The church I currently serve celebrates the Lord’s Supper four times a year. I have been allowed to include this act of remembrance also during Tenebrae and on Christmas Eve when we celebrate the Supper by intinction rather than the traditional method of serving by the passing of small cups of juice and small pieces of bread. I wish it could be included more often in our worship practice.
In the church I now serve, the Lord’s Supper is considered an ordinance rather than a sacrament. In my own theological journey I have come to embrace the concept of a sacrament. I also would prefer to call this act of grace communion rather than just the title of the Lord’s Supper.
The church needs deeper communion with God. Communion is more than just a symbolic act. Communion is an intentional intimacy. The Scripture tells us how Jesus brought his disciples together on the eve before his crucifixion to prepare them. It was a time to celebrate what had already been done and what He was about to do. It was a time of expressing love. It was a time for embracing commitment. It would be a continuing reminder of their need to have faith and to trust what our Lord had told them, even in the midst of tests and trials. It is this continuing reminder we find ongoing grace. It is in communion we are bound to the reality of our Lord’s actions and the promises which we share because of them.

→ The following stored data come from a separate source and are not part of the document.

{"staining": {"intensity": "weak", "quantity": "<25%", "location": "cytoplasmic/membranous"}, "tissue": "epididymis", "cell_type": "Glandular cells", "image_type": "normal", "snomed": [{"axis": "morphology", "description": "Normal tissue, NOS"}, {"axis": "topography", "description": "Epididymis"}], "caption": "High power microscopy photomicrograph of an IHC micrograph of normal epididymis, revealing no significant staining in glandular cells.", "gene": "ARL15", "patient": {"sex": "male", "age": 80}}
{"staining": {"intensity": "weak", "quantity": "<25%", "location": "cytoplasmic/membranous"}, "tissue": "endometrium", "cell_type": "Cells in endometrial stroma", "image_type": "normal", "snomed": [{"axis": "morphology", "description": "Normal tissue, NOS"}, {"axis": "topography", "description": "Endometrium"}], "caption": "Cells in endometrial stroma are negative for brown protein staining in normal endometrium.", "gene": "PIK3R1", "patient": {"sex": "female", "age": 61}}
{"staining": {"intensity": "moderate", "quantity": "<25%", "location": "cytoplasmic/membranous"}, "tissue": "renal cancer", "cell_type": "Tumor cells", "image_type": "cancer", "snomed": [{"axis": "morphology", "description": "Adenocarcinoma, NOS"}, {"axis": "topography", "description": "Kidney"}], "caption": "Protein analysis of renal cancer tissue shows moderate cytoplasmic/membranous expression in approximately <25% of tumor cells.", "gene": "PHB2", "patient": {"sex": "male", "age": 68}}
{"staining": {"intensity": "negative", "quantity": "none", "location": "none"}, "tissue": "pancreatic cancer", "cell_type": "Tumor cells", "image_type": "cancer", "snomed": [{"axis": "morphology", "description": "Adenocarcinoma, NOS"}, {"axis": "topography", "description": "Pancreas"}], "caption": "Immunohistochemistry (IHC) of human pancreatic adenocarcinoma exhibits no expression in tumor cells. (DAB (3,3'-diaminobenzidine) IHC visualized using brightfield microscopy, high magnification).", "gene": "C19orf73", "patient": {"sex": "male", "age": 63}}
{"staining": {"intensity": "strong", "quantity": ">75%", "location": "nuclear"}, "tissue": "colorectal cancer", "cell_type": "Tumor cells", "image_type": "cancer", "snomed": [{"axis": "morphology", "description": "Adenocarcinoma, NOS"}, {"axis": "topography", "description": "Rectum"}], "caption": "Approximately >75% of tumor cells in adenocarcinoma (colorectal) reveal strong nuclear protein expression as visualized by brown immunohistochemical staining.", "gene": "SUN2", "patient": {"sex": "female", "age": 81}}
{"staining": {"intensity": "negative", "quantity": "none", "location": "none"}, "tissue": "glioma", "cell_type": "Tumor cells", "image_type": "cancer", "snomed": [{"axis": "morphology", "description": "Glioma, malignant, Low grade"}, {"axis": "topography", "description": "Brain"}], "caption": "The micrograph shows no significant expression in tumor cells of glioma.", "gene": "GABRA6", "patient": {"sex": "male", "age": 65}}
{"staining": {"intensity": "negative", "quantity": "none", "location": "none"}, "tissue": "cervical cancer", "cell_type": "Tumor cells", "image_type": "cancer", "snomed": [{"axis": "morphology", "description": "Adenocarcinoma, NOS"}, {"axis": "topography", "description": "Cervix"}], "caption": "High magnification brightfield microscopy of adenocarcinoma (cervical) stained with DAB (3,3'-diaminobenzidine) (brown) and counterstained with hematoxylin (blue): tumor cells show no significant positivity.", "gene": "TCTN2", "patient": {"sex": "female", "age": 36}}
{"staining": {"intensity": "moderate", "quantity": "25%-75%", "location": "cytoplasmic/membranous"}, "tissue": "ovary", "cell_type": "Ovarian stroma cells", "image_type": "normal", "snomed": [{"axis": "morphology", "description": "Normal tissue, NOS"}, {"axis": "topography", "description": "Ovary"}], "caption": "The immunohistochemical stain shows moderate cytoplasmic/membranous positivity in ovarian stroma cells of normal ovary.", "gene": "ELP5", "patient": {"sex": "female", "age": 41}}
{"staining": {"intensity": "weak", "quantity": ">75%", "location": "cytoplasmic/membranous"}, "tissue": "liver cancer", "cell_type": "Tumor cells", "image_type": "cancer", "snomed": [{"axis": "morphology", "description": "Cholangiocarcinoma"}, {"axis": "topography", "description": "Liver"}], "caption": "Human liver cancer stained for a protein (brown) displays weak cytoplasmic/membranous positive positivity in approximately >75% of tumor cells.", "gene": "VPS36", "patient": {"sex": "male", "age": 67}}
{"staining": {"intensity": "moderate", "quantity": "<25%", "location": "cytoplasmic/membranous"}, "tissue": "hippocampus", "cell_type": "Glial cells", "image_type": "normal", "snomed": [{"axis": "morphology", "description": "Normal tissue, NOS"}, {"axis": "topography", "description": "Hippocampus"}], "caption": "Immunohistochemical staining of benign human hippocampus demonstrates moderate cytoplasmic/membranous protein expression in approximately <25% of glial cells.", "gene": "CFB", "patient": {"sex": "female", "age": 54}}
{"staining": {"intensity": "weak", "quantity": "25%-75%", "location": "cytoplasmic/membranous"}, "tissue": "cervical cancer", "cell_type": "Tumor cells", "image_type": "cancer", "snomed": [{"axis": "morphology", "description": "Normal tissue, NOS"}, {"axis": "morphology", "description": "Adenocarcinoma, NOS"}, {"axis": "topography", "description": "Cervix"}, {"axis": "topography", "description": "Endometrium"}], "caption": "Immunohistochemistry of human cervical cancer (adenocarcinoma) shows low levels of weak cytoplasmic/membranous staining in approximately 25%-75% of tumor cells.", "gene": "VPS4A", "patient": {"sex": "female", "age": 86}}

So much of what is passed off as worship today is an opiate for intimacy. It makes the observer feel religious while being entertained and serviced. Worship is now crafted for the consumer and what is being consumed is a conditional sense of belonging and a convenient, though shallow, partial clone of what true communion was intended to be. However, I still believe the desire of God for intimacy with his creation can overcome this most recent trial his children face. I believe the hunger of our hearts for authenticity and intimacy will lead worshipers back to the intentional devotional that sacramental communion was intended to create.